**WRITTEN PROBLEM 1**
Format the entries below as a Markdown table with columns named Row and Line, from the first line of the entries to the line containing "18: (582, 603)", numbering each row and skipping blank lines.

**TEXT BLOCK**
━━━━━━

Once your team has been selected, involve key members with different perspectives and experience levels to help determine as many up-front risks as possible. If it’s feasible, invite the entire team to participate. Have participants note where and when in the process the risks they brainstorm are most likely to occur and what the best-case and worst-case scenarios for those risks may look like.
For each risk, come up with a rating system for how likely it is to happen and what level of impact the risk holds, such as a 1–5 scale or rating them by low, medium, or high. For example, pretend your product is an app that includes third-party integrations, like a map, and the estimated cost of the integration was much lower than the actual cost. You might note integration costs as a risk with a medium likelihood and a high impact.
With your risks outlined and rated, you can work to come up with contingency plans to mitigate risks in the event that they occur. For some of them, you may be able to find a preventative solution, while for others, you’ll need to come up with strategies to lessen the impact on your schedule or budget.
You’ll also want to figure out what resources are available for risk mitigation and allocate them depending on those with the highest likelihood and impact. In the integration costs example, the strategy might be to devote extra time to doing careful research, including looking into alternative third-party vendors, while being conservative in your cost estimates.
Throughout the project lifecycle, you’ll track risks and make changes as necessary, including new potential risks that arise. As you move past points of risk, reassess your allocation of resources to the risks that still remain.
How to increase the likelihood of success in project management
When you’re new to project management, it can seem like an overwhelming number of puzzle pieces to keep track of. As you go through the process, there are a number of tips you can keep in mind to help improve your chances of success.
Develop clear, succinct goals
Setting clear and concise goals helps keep the entire project team motivated and aligned throughout the process of a project so everyone can keep the big picture in mind. It prevents scope creep, improves decision-making, and results in a better final product. As new suggestions or ideas for the project come up, make sure to first determine whether or not they serve to meet the goals you set out.
Set measurable, meaningful KPIs
If your key performance indicators aren’t measurable, it’s nearly impossible to discern any useful information from them that could be used to improve your project. A KPI that isn’t measurable is probably really a goal or an objective that’s mislabeled. If the KPIs you choose to track aren’t meaningful to your project, you could be wasting time tracking data you don’t really need.
Communicate consistently and openly
Establish how project communication should happen with your team. For example, you could direct them to keep all day-to-day communication regarding the project in the documentation within Notion to avoid having someone communicate using an unexpected channel that gets missed. Additionally, prioritize psychological safety with your team by making sure they feel empowered to speak up, whether it’s to contribute an idea or raise a red flag.
Expect hiccups to occur
Even if you create the most beautiful, thorough, well-thought-out plan anyone has ever encountered, it’s not possible to prevent every potential delay or setback. Be flexible, adapt as necessary, and make use of your risk management plan whenever possible. And don’t forget to document how you dealt with each issue so you can use the knowledge for future projects.
Positively engage stakeholders
In order to get your stakeholders engaged in a positive way, involve them early in the process. Learn what their priorities and concerns are so you can work to address them and provide your stakeholders with the opportunity to meet together so they can work through any conflicting opinions. Manage their expectations from the start by being upfront and honest about project costs, timelines, and goals.
Communicate with your stakeholders more frequently than you think you need to. For example, you may have told them in a meeting that they can view the weekly update for the project on Thursdays in a dashboard you created using Notion, but they may have forgotten. You can send them an email reminder or tag them in Notion to let them know the update is ready.

━━━━━━

**DATA LINES**
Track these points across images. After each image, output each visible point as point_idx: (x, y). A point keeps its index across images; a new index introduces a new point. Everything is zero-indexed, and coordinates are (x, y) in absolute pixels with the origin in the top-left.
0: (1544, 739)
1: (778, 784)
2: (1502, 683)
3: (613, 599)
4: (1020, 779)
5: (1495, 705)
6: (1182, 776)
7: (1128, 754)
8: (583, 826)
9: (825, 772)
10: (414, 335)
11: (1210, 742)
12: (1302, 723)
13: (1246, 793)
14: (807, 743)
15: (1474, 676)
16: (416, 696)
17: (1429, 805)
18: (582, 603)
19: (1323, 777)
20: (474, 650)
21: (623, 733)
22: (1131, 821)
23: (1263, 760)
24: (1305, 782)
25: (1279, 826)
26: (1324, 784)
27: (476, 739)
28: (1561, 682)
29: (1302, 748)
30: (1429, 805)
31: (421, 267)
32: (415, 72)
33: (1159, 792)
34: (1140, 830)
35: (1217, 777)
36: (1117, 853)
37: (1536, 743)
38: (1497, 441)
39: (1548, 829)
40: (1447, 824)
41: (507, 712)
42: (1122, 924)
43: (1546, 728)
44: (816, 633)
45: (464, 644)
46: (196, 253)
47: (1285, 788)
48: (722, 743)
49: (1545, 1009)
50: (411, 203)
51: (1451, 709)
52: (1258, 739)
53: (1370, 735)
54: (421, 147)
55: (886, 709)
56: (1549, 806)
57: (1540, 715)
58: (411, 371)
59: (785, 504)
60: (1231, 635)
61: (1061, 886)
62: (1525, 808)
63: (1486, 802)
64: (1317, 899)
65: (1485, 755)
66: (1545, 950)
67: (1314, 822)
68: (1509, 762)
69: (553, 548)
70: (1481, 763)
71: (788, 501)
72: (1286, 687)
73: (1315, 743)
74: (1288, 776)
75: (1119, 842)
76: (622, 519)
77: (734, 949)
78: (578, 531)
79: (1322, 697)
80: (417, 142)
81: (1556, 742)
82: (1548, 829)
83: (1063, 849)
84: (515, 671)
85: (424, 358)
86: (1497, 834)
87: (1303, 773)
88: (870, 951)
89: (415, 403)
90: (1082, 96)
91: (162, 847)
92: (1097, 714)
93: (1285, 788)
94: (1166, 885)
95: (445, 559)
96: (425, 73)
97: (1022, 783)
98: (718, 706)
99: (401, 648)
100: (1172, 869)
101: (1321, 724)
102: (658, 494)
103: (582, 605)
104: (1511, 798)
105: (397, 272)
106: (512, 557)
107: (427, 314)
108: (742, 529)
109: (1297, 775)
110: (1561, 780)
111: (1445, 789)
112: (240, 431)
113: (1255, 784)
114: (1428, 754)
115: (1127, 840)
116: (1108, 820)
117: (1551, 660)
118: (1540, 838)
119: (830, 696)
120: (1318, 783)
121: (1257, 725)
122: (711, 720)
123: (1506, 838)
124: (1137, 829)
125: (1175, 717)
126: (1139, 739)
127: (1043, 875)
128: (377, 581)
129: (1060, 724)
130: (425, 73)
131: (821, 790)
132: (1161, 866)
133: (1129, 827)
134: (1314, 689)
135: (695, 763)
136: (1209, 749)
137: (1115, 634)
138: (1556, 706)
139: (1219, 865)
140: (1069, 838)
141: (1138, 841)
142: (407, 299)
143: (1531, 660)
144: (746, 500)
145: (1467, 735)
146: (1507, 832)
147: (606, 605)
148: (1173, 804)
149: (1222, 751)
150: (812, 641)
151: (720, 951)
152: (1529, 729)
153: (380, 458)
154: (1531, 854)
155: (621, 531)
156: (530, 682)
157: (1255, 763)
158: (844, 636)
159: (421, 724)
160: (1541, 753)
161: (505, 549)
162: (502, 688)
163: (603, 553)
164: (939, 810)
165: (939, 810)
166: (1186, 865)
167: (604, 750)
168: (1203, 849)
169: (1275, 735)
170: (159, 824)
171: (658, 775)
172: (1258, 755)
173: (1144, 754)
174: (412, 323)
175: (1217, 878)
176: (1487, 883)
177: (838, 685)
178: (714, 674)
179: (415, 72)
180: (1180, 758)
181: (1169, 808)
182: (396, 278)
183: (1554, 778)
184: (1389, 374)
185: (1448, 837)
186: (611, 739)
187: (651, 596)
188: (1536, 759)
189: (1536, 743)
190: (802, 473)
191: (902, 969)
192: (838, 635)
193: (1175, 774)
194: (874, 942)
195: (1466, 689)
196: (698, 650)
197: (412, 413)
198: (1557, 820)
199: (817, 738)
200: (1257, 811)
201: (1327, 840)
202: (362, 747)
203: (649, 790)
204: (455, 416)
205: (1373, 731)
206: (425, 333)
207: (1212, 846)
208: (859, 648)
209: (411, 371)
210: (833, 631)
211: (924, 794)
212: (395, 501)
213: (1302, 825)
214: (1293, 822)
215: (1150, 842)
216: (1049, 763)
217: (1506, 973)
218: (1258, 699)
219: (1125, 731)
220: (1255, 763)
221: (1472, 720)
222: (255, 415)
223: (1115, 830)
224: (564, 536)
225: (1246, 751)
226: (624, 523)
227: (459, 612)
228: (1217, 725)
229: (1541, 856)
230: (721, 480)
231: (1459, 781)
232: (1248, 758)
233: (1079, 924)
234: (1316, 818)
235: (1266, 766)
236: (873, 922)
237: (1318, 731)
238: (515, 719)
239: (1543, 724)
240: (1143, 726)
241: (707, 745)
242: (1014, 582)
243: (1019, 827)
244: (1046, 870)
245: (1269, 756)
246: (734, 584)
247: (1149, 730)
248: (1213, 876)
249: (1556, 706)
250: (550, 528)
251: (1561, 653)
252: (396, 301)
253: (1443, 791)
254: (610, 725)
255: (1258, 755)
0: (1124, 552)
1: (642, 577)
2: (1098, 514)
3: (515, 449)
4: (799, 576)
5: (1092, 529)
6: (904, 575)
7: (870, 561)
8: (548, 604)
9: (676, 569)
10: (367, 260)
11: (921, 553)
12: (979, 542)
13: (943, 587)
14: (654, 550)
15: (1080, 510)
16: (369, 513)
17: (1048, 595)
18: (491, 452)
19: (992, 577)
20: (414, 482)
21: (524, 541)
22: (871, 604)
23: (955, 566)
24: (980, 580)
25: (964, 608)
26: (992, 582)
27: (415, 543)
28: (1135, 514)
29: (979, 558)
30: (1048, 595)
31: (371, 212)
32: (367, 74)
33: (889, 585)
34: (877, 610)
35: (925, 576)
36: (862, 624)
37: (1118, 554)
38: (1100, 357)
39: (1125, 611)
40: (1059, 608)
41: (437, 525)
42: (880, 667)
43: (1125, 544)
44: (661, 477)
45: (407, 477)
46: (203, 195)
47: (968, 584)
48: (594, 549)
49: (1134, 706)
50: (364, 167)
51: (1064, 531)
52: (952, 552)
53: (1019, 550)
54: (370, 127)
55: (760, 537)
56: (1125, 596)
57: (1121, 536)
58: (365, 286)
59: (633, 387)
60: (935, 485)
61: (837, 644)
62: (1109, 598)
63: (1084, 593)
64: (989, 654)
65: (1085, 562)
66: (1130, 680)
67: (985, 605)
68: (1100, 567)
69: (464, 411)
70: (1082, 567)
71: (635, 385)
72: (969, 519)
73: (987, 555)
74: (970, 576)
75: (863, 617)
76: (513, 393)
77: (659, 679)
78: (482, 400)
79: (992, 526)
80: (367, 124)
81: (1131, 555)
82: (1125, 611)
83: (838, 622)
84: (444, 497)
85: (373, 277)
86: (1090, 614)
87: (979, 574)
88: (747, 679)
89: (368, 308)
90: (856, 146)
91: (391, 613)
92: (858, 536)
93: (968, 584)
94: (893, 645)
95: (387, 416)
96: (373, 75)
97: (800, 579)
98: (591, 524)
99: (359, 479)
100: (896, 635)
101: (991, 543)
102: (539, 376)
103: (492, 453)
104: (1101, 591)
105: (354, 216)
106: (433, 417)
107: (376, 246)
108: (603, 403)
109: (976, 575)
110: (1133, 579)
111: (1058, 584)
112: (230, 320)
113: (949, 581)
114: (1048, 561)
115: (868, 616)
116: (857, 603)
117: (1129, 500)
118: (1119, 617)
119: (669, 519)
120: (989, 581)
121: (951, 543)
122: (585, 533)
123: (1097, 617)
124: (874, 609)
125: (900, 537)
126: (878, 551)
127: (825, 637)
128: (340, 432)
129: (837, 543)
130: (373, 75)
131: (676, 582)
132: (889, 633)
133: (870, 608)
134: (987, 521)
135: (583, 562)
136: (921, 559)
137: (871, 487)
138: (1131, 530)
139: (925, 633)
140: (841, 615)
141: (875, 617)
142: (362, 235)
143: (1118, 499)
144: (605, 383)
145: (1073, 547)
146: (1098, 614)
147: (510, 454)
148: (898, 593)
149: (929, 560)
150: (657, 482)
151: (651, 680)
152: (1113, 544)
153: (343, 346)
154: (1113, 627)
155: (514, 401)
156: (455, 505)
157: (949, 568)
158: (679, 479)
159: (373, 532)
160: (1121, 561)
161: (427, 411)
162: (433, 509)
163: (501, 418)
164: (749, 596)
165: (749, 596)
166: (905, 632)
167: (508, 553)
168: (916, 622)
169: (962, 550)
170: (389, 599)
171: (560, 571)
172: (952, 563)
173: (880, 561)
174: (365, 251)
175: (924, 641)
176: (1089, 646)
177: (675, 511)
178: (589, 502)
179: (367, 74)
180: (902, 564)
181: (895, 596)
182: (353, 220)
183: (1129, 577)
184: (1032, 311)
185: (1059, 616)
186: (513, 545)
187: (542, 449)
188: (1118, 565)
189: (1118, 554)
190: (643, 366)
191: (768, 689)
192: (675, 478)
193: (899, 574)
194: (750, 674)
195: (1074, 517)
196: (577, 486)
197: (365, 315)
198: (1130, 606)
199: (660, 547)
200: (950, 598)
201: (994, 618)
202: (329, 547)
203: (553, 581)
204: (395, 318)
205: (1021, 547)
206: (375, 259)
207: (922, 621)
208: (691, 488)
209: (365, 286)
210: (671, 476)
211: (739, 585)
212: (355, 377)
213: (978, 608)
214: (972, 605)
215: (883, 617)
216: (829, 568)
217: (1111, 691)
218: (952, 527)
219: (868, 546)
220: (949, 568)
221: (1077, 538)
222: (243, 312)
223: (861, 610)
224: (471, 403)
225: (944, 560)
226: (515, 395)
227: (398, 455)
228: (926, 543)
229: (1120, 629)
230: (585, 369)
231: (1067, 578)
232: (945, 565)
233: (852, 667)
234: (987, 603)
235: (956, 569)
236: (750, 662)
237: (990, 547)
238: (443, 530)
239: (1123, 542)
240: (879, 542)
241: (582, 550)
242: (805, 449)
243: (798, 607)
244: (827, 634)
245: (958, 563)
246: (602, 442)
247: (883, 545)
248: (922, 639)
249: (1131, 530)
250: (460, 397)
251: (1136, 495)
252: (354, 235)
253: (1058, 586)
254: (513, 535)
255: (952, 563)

━━━━━━

**WRITTEN PROBLEM 2**
Write out the project management text word for word, from "Throughout the project" to "chances of success.".

**REPLY 1**
| Row | Line |
|---|---|
| 1 | Track these points across images. After each image, output each visible point as point_idx: (x, y). A point keeps its index across images; a new index introduces a new point. Everything is zero-indexed, and coordinates are (x, y) in absolute pixels with the origin in the top-left. |
| 2 | 0: (1544, 739) |
| 3 | 1: (778, 784) |
| 4 | 2: (1502, 683) |
| 5 | 3: (613, 599) |
| 6 | 4: (1020, 779) |
| 7 | 5: (1495, 705) |
| 8 | 6: (1182, 776) |
| 9 | 7: (1128, 754) |
| 10 | 8: (583, 826) |
| 11 | 9: (825, 772) |
| 12 | 10: (414, 335) |
| 13 | 11: (1210, 742) |
| 14 | 12: (1302, 723) |
| 15 | 13: (1246, 793) |
| 16 | 14: (807, 743) |
| 17 | 15: (1474, 676) |
| 18 | 16: (416, 696) |
| 19 | 17: (1429, 805) |
| 20 | 18: (582, 603) |

**REPLY 2**
Throughout the project lifecycle, you’ll track risks and make changes as necessary, including new potential risks that arise. As you move past points of risk, reassess your allocation of resources to the risks that still remain.
How to increase the likelihood of success in project management
When you’re new to project management, it can seem like an overwhelming number of puzzle pieces to keep track of. As you go through the process, there are a number of tips you can keep in mind to help improve your chances of success.